_Work required_:
State how many lines of the records include the word "normalt"; the reply is that number alone.

_Entries taken from a collection_:
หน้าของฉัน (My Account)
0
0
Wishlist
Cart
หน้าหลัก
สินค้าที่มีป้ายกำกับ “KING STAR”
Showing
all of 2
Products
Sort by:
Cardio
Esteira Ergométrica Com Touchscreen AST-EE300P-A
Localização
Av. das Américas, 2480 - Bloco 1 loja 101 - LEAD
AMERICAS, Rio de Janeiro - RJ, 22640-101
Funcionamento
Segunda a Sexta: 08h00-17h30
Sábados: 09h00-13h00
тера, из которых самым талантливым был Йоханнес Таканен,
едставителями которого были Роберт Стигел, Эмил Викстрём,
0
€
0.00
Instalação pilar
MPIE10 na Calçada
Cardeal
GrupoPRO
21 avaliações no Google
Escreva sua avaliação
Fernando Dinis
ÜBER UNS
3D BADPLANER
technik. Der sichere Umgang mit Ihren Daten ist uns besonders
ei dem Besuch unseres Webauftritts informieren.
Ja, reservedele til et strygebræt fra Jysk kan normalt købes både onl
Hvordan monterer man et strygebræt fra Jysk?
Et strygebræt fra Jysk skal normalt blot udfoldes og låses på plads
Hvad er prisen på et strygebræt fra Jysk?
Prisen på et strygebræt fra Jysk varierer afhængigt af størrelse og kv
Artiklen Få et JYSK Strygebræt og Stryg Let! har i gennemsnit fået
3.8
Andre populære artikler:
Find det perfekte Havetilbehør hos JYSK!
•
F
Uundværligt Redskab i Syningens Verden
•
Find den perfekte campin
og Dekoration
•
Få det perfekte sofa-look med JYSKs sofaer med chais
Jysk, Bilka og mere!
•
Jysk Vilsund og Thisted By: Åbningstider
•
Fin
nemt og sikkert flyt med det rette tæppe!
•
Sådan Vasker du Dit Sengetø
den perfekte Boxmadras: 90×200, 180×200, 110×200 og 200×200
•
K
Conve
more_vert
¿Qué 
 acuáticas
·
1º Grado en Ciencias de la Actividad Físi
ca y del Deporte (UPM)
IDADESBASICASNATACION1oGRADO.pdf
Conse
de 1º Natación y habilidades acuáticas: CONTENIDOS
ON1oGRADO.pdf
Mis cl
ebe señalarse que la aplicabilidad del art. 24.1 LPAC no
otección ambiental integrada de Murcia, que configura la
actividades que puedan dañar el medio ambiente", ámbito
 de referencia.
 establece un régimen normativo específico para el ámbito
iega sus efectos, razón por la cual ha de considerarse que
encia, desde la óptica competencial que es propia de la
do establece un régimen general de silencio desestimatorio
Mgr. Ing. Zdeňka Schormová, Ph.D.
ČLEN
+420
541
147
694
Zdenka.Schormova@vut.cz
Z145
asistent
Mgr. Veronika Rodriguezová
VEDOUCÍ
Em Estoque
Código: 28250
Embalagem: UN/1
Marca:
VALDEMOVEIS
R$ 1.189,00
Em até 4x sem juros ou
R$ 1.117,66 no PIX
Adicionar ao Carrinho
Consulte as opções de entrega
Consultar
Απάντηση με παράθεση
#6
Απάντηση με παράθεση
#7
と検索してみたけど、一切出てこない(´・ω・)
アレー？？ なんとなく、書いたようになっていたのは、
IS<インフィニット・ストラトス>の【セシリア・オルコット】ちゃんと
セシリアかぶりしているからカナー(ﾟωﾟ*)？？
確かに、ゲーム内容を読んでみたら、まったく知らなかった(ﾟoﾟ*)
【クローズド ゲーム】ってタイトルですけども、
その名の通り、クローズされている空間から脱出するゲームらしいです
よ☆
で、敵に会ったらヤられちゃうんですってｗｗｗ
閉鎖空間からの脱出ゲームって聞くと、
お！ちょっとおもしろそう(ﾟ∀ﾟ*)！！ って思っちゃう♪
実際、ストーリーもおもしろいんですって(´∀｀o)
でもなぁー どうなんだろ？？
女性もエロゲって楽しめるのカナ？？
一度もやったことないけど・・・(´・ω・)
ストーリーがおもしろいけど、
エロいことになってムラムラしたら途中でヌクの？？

_Answer below_:
2